Takeaways for risk management
When you’re making a strategic risk management decision, it’s important to consider an organization’s total attack surface—and the possibilities for managing that attack surface. Applying practical and appropriate mitigations or preventive controls is often more important and effective than simply analyzing or ingesting more data. Both of these solutions will help you mitigate identity threats, but in different ways. As such, it’s important to understand the respective security outcomes you can expect to achieve by using Defender for Identity, Azure AD Identity Protection, or both.
The offline calculation capabilities of Azure AD Identity Protection—and its integration with Microsoft threat intelligence—make it a powerful tool for administrators to easily verify user risk based on user-linked detection capabilities. The integrated nature of Azure AD Identity Protection with the Azure AD provides an enhanced and immediate response capability that is not present in Defender for Identity.
Conversely, even if Azure AD Identity Protection is able to alert on identity issues in a Hybrid Azure Active Directory environment, it will not have the capability to protect or alert on major on-premise attacks that present a serious risk to many organizations. The unparalleled optics of Defender for Identity to expose attackers’ attempts for domain dominance or lateral movement within a network are some of the most powerful ways an organization can limit the potential impact of a major breach scenario.

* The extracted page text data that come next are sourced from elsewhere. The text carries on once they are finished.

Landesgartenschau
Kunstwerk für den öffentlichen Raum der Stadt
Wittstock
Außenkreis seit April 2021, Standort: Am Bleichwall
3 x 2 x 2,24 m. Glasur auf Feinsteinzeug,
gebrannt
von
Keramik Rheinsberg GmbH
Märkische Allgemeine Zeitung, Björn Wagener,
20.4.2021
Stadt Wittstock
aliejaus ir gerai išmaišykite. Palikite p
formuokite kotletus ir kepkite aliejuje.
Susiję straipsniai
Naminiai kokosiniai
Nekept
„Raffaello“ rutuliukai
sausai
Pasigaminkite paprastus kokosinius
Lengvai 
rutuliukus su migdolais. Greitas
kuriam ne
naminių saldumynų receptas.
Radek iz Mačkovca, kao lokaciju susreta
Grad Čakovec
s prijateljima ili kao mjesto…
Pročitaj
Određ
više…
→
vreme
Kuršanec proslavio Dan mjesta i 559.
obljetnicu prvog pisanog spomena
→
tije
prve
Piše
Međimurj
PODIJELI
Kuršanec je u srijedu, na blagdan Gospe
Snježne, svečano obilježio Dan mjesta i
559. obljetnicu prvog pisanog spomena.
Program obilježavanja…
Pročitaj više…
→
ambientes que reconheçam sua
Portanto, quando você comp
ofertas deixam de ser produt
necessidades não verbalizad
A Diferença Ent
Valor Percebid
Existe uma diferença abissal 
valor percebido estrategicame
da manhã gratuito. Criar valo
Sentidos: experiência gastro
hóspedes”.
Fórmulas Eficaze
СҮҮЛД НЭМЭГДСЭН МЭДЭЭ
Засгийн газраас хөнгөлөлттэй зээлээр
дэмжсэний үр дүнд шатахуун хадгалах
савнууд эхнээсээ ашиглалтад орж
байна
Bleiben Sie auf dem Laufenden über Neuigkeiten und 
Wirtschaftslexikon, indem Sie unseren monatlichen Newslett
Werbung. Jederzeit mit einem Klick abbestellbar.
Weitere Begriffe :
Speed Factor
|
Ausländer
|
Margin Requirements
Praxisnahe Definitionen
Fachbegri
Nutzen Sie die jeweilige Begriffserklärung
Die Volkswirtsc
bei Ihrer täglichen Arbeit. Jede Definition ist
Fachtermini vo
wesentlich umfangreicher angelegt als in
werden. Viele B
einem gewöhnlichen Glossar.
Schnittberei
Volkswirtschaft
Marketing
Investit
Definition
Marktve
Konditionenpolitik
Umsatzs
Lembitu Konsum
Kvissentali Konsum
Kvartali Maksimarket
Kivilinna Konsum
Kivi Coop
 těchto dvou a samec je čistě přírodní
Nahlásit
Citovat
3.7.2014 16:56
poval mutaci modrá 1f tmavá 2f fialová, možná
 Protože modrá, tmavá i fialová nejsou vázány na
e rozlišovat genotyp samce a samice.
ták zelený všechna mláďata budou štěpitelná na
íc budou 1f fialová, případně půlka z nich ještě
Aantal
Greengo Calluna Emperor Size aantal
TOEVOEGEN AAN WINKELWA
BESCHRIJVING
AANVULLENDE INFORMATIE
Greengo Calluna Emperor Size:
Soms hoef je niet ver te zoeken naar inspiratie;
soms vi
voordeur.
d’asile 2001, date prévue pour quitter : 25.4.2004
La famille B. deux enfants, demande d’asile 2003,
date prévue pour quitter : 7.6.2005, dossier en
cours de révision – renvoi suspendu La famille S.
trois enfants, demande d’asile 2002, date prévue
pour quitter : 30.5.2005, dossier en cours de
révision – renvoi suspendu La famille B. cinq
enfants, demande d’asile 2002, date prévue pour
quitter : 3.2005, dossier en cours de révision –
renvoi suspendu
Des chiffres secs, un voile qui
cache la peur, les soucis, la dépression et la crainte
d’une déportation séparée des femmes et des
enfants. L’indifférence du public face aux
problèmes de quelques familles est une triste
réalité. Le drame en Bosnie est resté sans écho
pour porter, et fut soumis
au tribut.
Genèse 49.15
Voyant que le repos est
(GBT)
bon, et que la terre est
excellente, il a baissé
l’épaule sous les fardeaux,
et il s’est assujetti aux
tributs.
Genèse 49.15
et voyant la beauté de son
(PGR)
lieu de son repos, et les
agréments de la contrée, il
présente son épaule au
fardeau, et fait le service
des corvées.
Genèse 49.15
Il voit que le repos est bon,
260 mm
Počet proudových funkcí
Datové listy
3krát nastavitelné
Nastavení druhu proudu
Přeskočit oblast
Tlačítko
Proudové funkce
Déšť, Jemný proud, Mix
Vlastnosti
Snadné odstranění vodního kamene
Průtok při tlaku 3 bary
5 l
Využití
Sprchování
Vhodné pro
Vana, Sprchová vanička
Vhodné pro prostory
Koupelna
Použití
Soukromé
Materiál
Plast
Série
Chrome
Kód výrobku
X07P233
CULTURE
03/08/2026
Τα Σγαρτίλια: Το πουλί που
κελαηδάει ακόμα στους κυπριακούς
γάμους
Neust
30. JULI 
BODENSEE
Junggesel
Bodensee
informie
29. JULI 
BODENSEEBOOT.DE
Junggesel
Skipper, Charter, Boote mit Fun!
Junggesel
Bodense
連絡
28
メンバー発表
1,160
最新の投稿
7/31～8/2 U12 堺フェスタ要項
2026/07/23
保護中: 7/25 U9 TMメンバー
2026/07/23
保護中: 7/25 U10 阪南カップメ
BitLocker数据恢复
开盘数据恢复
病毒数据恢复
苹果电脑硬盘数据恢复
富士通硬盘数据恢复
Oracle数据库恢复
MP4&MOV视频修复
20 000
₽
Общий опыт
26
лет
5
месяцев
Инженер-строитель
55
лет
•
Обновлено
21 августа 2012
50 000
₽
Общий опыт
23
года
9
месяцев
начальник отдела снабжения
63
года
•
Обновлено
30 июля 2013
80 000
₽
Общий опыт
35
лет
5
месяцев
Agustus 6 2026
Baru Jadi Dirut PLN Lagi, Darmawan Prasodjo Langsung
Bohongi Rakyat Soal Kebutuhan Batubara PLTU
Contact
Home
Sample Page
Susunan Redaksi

Based on your organization’s footprint, technology usage patterns, and habits, choosing the right solution or combinations thereof will prove tremendously helpful in detecting and preventing identity-based attacks. Both Microsoft and Red Canary work together to provide end-to-end Identity protection for customers, including the Red Canary MDR support for integration of Defender for Identity and Azure AD Identity Protection alerts into the Red Canary platform.